* PROBLEM TO SOLVE
Format the text lines from all of the items below as a JSON list of strings, with one string per line and blank lines omitted.

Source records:
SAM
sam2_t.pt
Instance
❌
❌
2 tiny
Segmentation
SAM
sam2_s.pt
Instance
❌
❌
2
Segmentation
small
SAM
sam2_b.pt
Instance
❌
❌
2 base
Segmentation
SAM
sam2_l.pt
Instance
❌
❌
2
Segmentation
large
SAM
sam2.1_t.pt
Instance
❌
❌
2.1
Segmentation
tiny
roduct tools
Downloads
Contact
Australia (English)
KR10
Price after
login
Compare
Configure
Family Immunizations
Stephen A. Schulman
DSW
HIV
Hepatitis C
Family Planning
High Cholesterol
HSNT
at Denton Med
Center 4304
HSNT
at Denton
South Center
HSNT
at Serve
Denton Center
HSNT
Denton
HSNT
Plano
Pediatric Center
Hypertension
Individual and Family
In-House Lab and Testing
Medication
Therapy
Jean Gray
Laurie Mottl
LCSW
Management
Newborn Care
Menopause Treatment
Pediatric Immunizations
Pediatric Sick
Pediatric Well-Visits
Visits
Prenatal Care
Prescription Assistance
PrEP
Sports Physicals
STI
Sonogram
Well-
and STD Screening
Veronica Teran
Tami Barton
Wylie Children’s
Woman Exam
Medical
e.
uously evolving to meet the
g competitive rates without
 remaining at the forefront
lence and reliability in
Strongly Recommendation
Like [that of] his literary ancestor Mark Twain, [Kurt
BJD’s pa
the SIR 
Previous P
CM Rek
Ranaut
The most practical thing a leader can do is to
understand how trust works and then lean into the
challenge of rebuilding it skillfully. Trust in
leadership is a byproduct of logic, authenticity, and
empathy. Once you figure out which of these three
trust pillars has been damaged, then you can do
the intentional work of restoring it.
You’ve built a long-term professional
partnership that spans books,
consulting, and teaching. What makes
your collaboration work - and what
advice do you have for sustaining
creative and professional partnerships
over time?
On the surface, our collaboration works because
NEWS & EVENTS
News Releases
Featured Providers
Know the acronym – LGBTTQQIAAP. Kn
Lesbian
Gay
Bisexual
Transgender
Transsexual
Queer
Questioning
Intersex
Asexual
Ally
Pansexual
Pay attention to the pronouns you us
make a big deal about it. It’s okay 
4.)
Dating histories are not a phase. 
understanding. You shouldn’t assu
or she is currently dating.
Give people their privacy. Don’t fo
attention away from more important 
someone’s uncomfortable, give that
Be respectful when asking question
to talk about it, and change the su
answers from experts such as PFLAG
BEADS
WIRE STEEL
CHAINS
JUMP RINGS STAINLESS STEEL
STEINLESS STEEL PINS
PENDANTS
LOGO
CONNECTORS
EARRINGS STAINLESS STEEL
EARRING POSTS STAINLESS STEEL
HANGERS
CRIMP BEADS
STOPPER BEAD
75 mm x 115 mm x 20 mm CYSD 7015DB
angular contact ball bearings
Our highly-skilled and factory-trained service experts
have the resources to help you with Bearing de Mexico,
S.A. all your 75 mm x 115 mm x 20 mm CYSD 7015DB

* SOLUTION
[
  "SAM",
  "sam2_t.pt",
  "Instance",
  "❌",
  "❌",
  "2 tiny",
  "Segmentation",
  "SAM",
  "sam2_s.pt",
  "Instance",
  "❌",
  "❌",
  "2",
  "Segmentation",
  "small",
  "SAM",
  "sam2_b.pt",
  "Instance",
  "❌",
  "❌",
  "2 base",
  "Segmentation",
  "SAM",
  "sam2_l.pt",
  "Instance",
  "❌",
  "❌",
  "2",
  "Segmentation",
  "large",
  "SAM",
  "sam2.1_t.pt",
  "Instance",
  "❌",
  "❌",
  "2.1",
  "Segmentation",
  "tiny",
  "roduct tools",
  "Downloads",
  "Contact",
  "Australia (English)",
  "KR10",
  "Price after",
  "login",
  "Compare",
  "Configure",
  "Family Immunizations",
  "Stephen A. Schulman",
  "DSW",
  "HIV",
  "Hepatitis C",
  "Family Planning",
  "High Cholesterol",
  "HSNT",
  "at Denton Med",
  "Center 4304",
  "HSNT",
  "at Denton",
  "South Center",
  "HSNT",
  "at Serve",
  "Denton Center",
  "HSNT",
  "Denton",
  "HSNT",
  "Plano",
  "Pediatric Center",
  "Hypertension",
  "Individual and Family",
  "In-House Lab and Testing",
  "Medication",
  "Therapy",
  "Jean Gray",
  "Laurie Mottl",
  "LCSW",
  "Management",
  "Newborn Care",
  "Menopause Treatment",
  "Pediatric Immunizations",
  "Pediatric Sick",
  "Pediatric Well-Visits",
  "Visits",
  "Prenatal Care",
  "Prescription Assistance",
  "PrEP",
  "Sports Physicals",
  "STI",
  "Sonogram",
  "Well-",
  "and STD Screening",
  "Veronica Teran",
  "Tami Barton",
  "Wylie Children’s",
  "Woman Exam",
  "Medical",
  "e.",
  "uously evolving to meet the",
  "g competitive rates without",
  " remaining at the forefront",
  "lence and reliability in",
  "Strongly Recommendation",
  "Like [that of] his literary ancestor Mark Twain, [Kurt",
  "BJD’s pa",
  "the SIR ",
  "Previous P",
  "CM Rek",
  "Ranaut",
  "The most practical thing a leader can do is to",
  "understand how trust works and then lean into the",
  "challenge of rebuilding it skillfully. Trust in",
  "leadership is a byproduct of logic, authenticity, and",
  "empathy. Once you figure out which of these three",
  "trust pillars has been damaged, then you can do",
  "the intentional work of restoring it.",
  "You’ve built a long-term professional",
  "partnership that spans books,",
  "consulting, and teaching. What makes",
  "your collaboration work - and what",
  "advice do you have for sustaining",
  "creative and professional partnerships",
  "over time?",
  "On the surface, our collaboration works because",
  "NEWS & EVENTS",
  "News Releases",
  "Featured Providers",
  "Know the acronym – LGBTTQQIAAP. Kn",
  "Lesbian",
  "Gay",
  "Bisexual",
  "Transgender",
  "Transsexual",
  "Queer",
  "Questioning",
  "Intersex",
  "Asexual",
  "Ally",
  "Pansexual",
  "Pay attention to the pronouns you us",
  "make a big deal about it. It’s okay ",
  "4.)",
  "Dating histories are not a phase. ",
  "understanding. You shouldn’t assu",
  "or she is currently dating.",
  "Give people their privacy. Don’t fo",
  "attention away from more important ",
  "someone’s uncomfortable, give that",
  "Be respectful when asking question",
  "to talk about it, and change the su",
  "answers from experts such as PFLAG",
  "BEADS",
  "WIRE STEEL",
  "CHAINS",
  "JUMP RINGS STAINLESS STEEL",
  "STEINLESS STEEL PINS",
  "PENDANTS",
  "LOGO",
  "CONNECTORS",
  "EARRINGS STAINLESS STEEL",
  "EARRING POSTS STAINLESS STEEL",
  "HANGERS",
  "CRIMP BEADS",
  "STOPPER BEAD",
  "75 mm x 115 mm x 20 mm CYSD 7015DB",
  "angular contact ball bearings",
  "Our highly-skilled and factory-trained service experts",
  "have the resources to help you with Bearing de Mexico,",
  "S.A. all your 75 mm x 115 mm x 20 mm CYSD 7015DB"
]